Itu yang juga disampaikan Emma, Direktur LTA, kepada saya setelah acara Dialog selesai. Emma menyebutkan terjadi banyak perubahan perilaku para pihak di Kerinci. Apalagi dengan adanya pemekaran wilayah, proyek konservasi karbon di Jambi dan sekitarnya, serta pembangunan jalan antarpropinsi. “Yang dituturkan Pak Muchlis tidak salah, dan saya salut dengannya mau bicara terbuka di hadapan Pemkab. Saya sebagai konservasionis yang mendampingi pembentukan hutan adat sampai sekarang banyak melihat perubahan baik di masyarakat maupun Pemkab. Semua berubah.”
Dialog usai, belum tentu segala persoalan di Kerinci selesai. Dialog hanya menyediakan waktu bagi para pihak yang memiliki kepentingan yang sama atas sumberdaya hutan, pembangunan, sosial kemasyarakatan di Kerinci untuk saling menggelar keterpendaman dari keinginan dan rencana-rencananya. Tentu lain waktu mereka, kita akan menemukan jalan yang terbaik demi pemajuan hutan adat, pembangunan dan upaya setempat untuk perubahan iklim. Sayonara Kerinci. (tJong)

### Petunjuk:
a – Jawablah pertanyaan berikut berdasarkan teks tentang Kerinci.
(i) Apa jabatan Emma?
(ii) Menurut Emma, siapa yang mau bicara terbuka di hadapan Pemkab?
(iii) Menurut teks, Dialog menyediakan waktu bagi para pihak untuk melakukan apa?
b – Tentukan apakah setiap pernyataan berikut sesuai dengan teks tentang Kerinci. Jawab ya atau tidak, lalu kutip kata-kata teks yang menentukannya.
(i) Emma berbicara kepada penulis sebelum acara Dialog dimulai.
(ii) Emma mendampingi pembentukan hutan adat.
(iii) Setelah Dialog usai, semua persoalan di Kerinci dipastikan selesai.

### Bahan yang Disediakan:
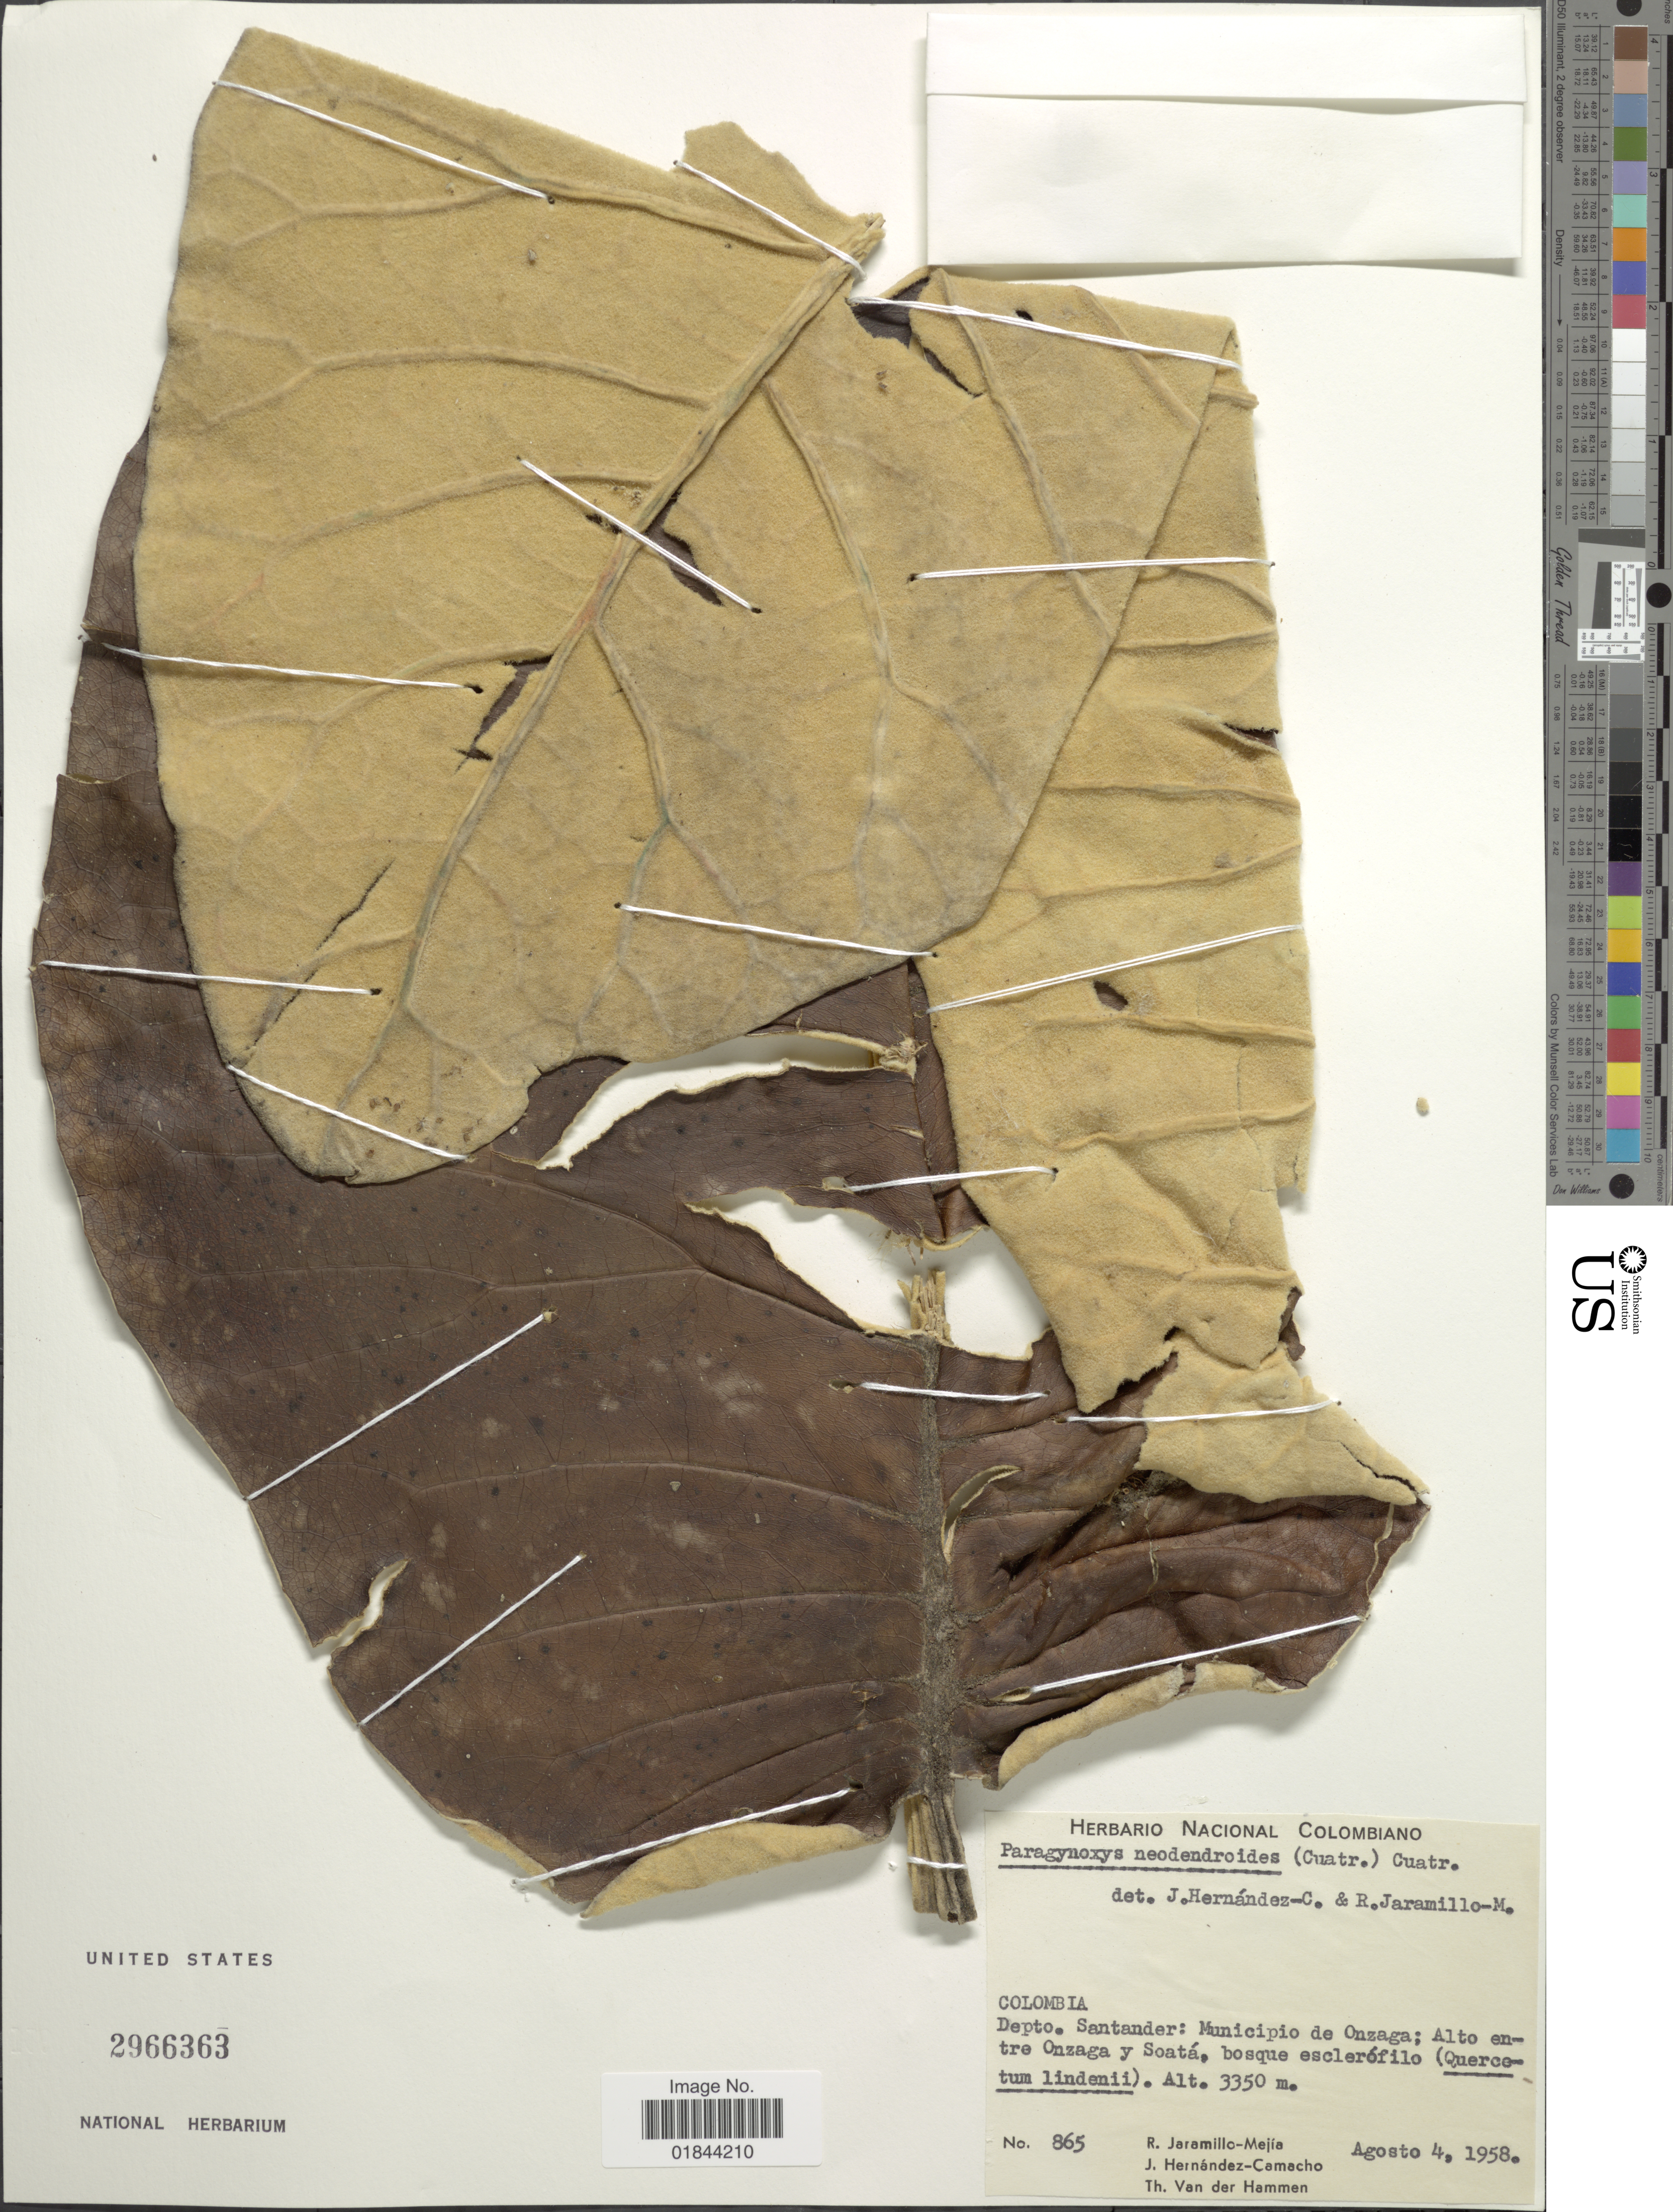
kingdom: Plantae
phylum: Tracheophyta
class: Magnoliopsida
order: Asterales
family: Asteraceae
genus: Paragynoxys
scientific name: Paragynoxys neodendroides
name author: (Cuatrec.) Cuatrec.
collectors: R. Jaramillo M., J. Hernandez Camacho & T. Hammen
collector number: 865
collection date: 1958-08-04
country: Colombia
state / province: Santander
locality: Municipio de Onzaga: Alto entre Onzaga y Soata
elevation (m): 3350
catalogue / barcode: US 2966363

### Jawaban Tugas:
a –
(i) Direktur LTA.
(ii) Pak Muchlis.
(iii) Untuk saling menggelar keterpendaman dari keinginan dan rencana-rencananya.

b –
(i) Tidak: "kepada saya setelah acara Dialog selesai"
(ii) Ya: "Saya sebagai konservasionis yang mendampingi pembentukan hutan adat sampai sekarang"
(iii) Tidak: "Dialog usai, belum tentu segala persoalan di Kerinci selesai."